◆ **What you are asked to do**
Output all records exactly, with no images.

[Extracted page text data]

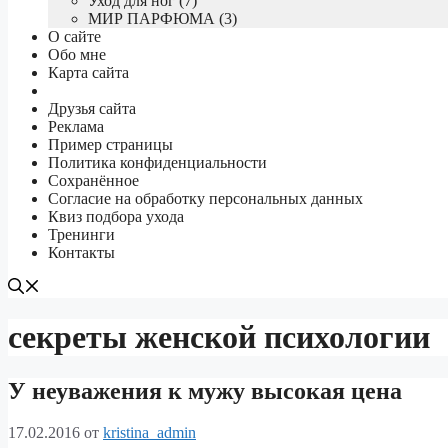
Уход для ног (7)
МИР ПАРФЮМА (3)
О сайте
Обо мне
Карта сайта
Друзья сайта
Реклама
Пример страницы
Политика конфиденциальности
Сохранённое
Согласие на обработку персональных данных
Квиз подбора ухода
Тренинги
Контакты
секреты женской психологии
У неуважения к мужу высокая цена
17.02.2016
от
kristina_admin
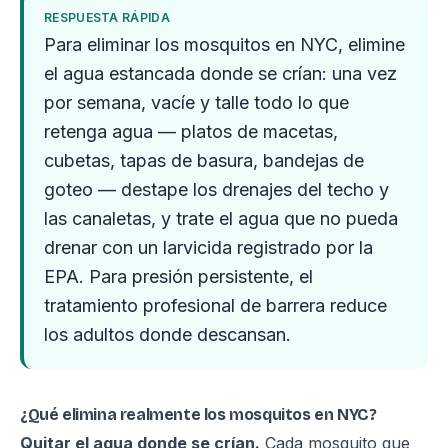
RESPUESTA RÁPIDA
Para eliminar los mosquitos en NYC, elimine
el agua estancada donde se crían: una vez
por semana, vacíe y talle todo lo que
retenga agua — platos de macetas,
cubetas, tapas de basura, bandejas de
goteo — destape los drenajes del techo y
las canaletas, y trate el agua que no pueda
drenar con un larvicida registrado por la
EPA. Para presión persistente, el
tratamiento profesional de barrera reduce
los adultos donde descansan.
¿Qué elimina realmente los mosquitos en NYC?
Quitar el agua donde se crían.
Cada mosquito que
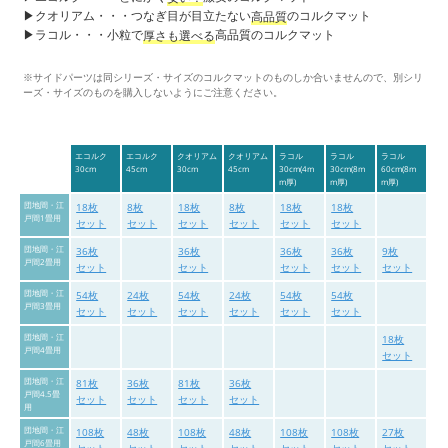
▶︎クオリアム・・・つなぎ目が目立たない
のコルクマット
高品質
▶︎ラコル・・・小粒で
高品質のコルクマット
厚さも選べる
※サイドパーツは同シリーズ・サイズのコルクマットのものしか合いませんので、別シリ
ーズ・サイズのものを購入しないようにご注意ください。
エコルク
エコルク
クオリアム
クオリアム
ラコル
ラコル
ラコル
30cm
45cm
30cm
45cm
30cm(4m
30cm(8m
60cm(8m
m厚)
m厚)
m厚)
団地間・江
18枚
8枚
18枚
8枚
18枚
18枚
戸間1畳用
セット
セット
セット
セット
セット
セット
団地間・江
36枚
36枚
36枚
36枚
9枚
戸間2畳用
セット
セット
セット
セット
セット
団地間・江
54枚
24枚
54枚
24枚
54枚
54枚
戸間3畳用
セット
セット
セット
セット
セット
セット
団地間・江
18枚
戸間4畳用
セット
団地間・江
81枚
36枚
81枚
36枚
戸間4.5畳
セット
セット
セット
セット
用
団地間・江
108枚
48枚
108枚
48枚
108枚
108枚
27枚
戸間6畳用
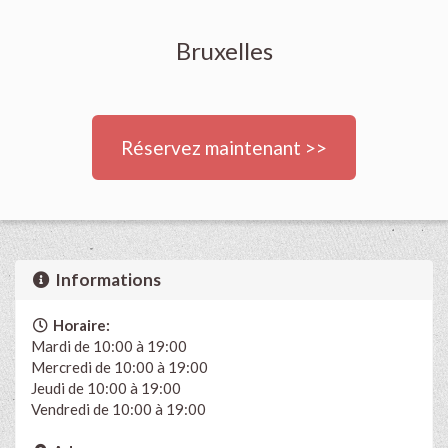
Bruxelles
Réservez maintenant >>
Informations
Horaire:
Mardi de 10:00 à 19:00
Mercredi de 10:00 à 19:00
Jeudi de 10:00 à 19:00
Vendredi de 10:00 à 19:00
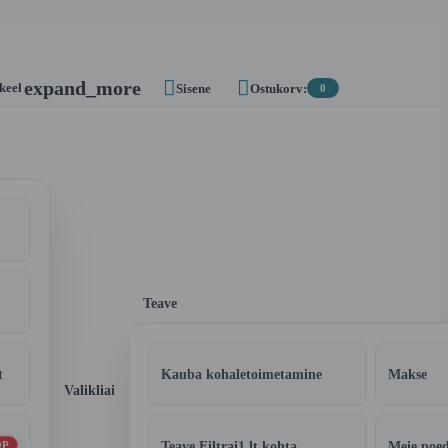


expand_more
 keel
Sisene
Ostukorv:
0
Teave
t
Kauba kohaletoimetamine
Makse
Valikliai
Teave Filtrai1.lt kohta
Meie poe
OP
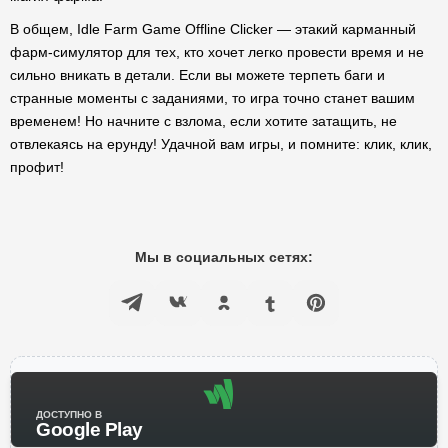
В общем, Idle Farm Game Offline Clicker — этакий карманный
фарм-симулятор для тех, кто хочет легко провести время и не
сильно вникать в детали. Если вы можете терпеть баги и
странные моменты с заданиями, то игра точно станет вашим
временем! Но начните с взлома, если хотите затащить, не
отвлекаясь на ерунду! Удачной вам игры, и помните: клик, клик,
профит!
Мы в социальных сетях:
ДОСТУПНО В
Google Play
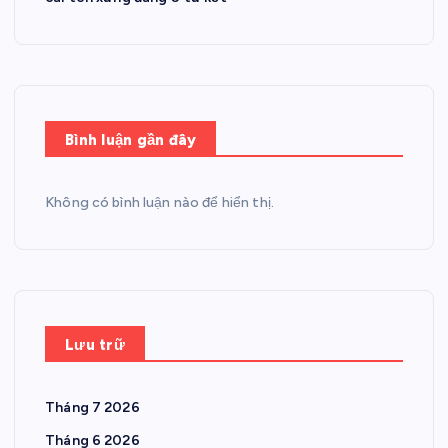
Bình luận gần đây
Không có bình luận nào để hiển thị.
Lưu trữ
Tháng 7 2026
Tháng 6 2026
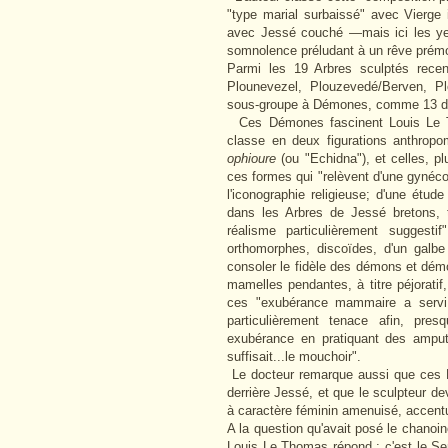
"type marial surbaissé" avec Vierge
avec Jessé couché —mais ici les yeu
somnolence préludant à un rêve prémo
Parmi les 19 Arbres sculptés recen
Plounevezel, Plouzevedé/Berven, Plo
sous-groupe à Démones, comme 13 de
Ces Démones fascinent Louis Le Thom
classe en deux figurations anthrop
ophioure
(ou "Echidna"), et celles, p
ces formes qui "relèvent d'une gynéco
l'iconographie religieuse; d'une étu
dans les Arbres de Jessé bretons,
réalisme particulièrement suggesti
orthomorphes, discoïdes, d'un galbe
consoler le fidèle des démons et démo
mamelles pendantes, à titre péjoratif
ces "exubérance mammaire a servi d
particulièrement tenace afin, pre
exubérance en pratiquant des amput
suffisait...le mouchoir".
Le docteur remarque aussi que ces D
derrière Jessé, et que le sculpteur de
à caractère féminin amenuisé, accen
A la question qu'avait posé le chanoin
Louis Le Thomas répond : c'est le Serp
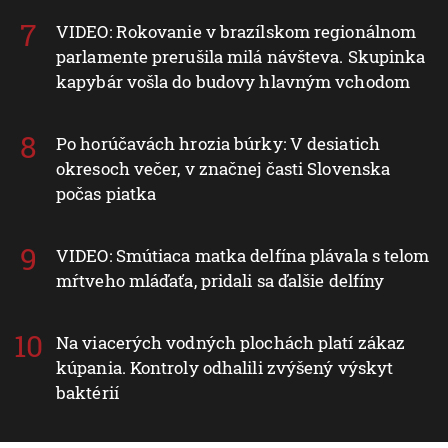
VIDEO: Rokovanie v brazílskom regionálnom
parlamente prerušila milá návšteva. Skupinka
kapybár vošla do budovy hlavným vchodom
Po horúčavách hrozia búrky: V desiatich
okresoch večer, v značnej časti Slovenska
počas piatka
VIDEO: Smútiaca matka delfína plávala s telom
mŕtveho mláďaťa, pridali sa ďalšie delfíny
Na viacerých vodných plochách platí zákaz
kúpania. Kontroly odhalili zvýšený výskyt
baktérií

◆ **Solution**
Уход для ног (7)
МИР ПАРФЮМА (3)
О сайте
Обо мне
Карта сайта
Друзья сайта
Реклама
Пример страницы
Политика конфиденциальности
Сохранённое
Согласие на обработку персональных данных
Квиз подбора ухода
Тренинги
Контакты
секреты женской психологии
У неуважения к мужу высокая цена
17.02.2016
от
kristina_admin
RESPUESTA RÁPIDA
Para eliminar los mosquitos en NYC, elimine
el agua estancada donde se crían: una vez
por semana, vacíe y talle todo lo que
retenga agua — platos de macetas,
cubetas, tapas de basura, bandejas de
goteo — destape los drenajes del techo y
las canaletas, y trate el agua que no pueda
drenar con un larvicida registrado por la
EPA. Para presión persistente, el
tratamiento profesional de barrera reduce
los adultos donde descansan.
¿Qué elimina realmente los mosquitos en NYC?
Quitar el agua donde se crían.
Cada mosquito que
▶︎クオリアム・・・つなぎ目が目立たない
のコルクマット
高品質
▶︎ラコル・・・小粒で
高品質のコルクマット
厚さも選べる
※サイドパーツは同シリーズ・サイズのコルクマットのものしか合いませんので、別シリ
ーズ・サイズのものを購入しないようにご注意ください。
エコルク
エコルク
クオリアム
クオリアム
ラコル
ラコル
ラコル
30cm
45cm
30cm
45cm
30cm(4m
30cm(8m
60cm(8m
m厚)
m厚)
m厚)
団地間・江
18枚
8枚
18枚
8枚
18枚
18枚
戸間1畳用
セット
セット
セット
セット
セット
セット
団地間・江
36枚
36枚
36枚
36枚
9枚
戸間2畳用
セット
セット
セット
セット
セット
団地間・江
54枚
24枚
54枚
24枚
54枚
54枚
戸間3畳用
セット
セット
セット
セット
セット
セット
団地間・江
18枚
戸間4畳用
セット
団地間・江
81枚
36枚
81枚
36枚
戸間4.5畳
セット
セット
セット
セット
用
団地間・江
108枚
48枚
108枚
48枚
108枚
108枚
27枚
戸間6畳用
Bruxelles
Réservez maintenant >>
Informations
Horaire:
Mardi de 10:00 à 19:00
Mercredi de 10:00 à 19:00
Jeudi de 10:00 à 19:00
Vendredi de 10:00 à 19:00


expand_more
 keel
Sisene
Ostukorv:
0
Teave
t
Kauba kohaletoimetamine
Makse
Valikliai
Teave Filtrai1.lt kohta
Meie poe
OP
В общем, Idle Farm Game Offline Clicker — этакий карманный
фарм-симулятор для тех, кто хочет легко провести время и не
сильно вникать в детали. Если вы можете терпеть баги и
странные моменты с заданиями, то игра точно станет вашим
временем! Но начните с взлома, если хотите затащить, не
отвлекаясь на ерунду! Удачной вам игры, и помните: клик, клик,
профит!
Мы в социальных сетях:
ДОСТУПНО В
Google Play
Bình luận gần đây
Không có bình luận nào để hiển thị.
Lưu trữ
Tháng 7 2026
Tháng 6 2026
"type marial surbaissé" avec Vierge
avec Jessé couché —mais ici les yeu
somnolence préludant à un rêve prémo
Parmi les 19 Arbres sculptés recen
Plounevezel, Plouzevedé/Berven, Plo
sous-groupe à Démones, comme 13 de
Ces Démones fascinent Louis Le Thom
classe en deux figurations anthrop
ophioure
(ou "Echidna"), et celles, p
ces formes qui "relèvent d'une gynéco
l'iconographie religieuse; d'une étu
dans les Arbres de Jessé bretons,
réalisme particulièrement suggesti
orthomorphes, discoïdes, d'un galbe
consoler le fidèle des démons et démo
mamelles pendantes, à titre péjoratif
ces "exubérance mammaire a servi d
particulièrement tenace afin, pre
exubérance en pratiquant des amput
suffisait...le mouchoir".
Le docteur remarque aussi que ces D
derrière Jessé, et que le sculpteur de
à caractère féminin amenuisé, accen
A la question qu'avait posé le chanoin
Louis Le Thomas répond : c'est le Serp
VIDEO: Rokovanie v brazílskom regionálnom
parlamente prerušila milá návšteva. Skupinka
kapybár vošla do budovy hlavným vchodom
Po horúčavách hrozia búrky: V desiatich
okresoch večer, v značnej časti Slovenska
počas piatka
VIDEO: Smútiaca matka delfína plávala s telom
mŕtveho mláďaťa, pridali sa ďalšie delfíny
Na viacerých vodných plochách platí zákaz
kúpania. Kontroly odhalili zvýšený výskyt
baktérií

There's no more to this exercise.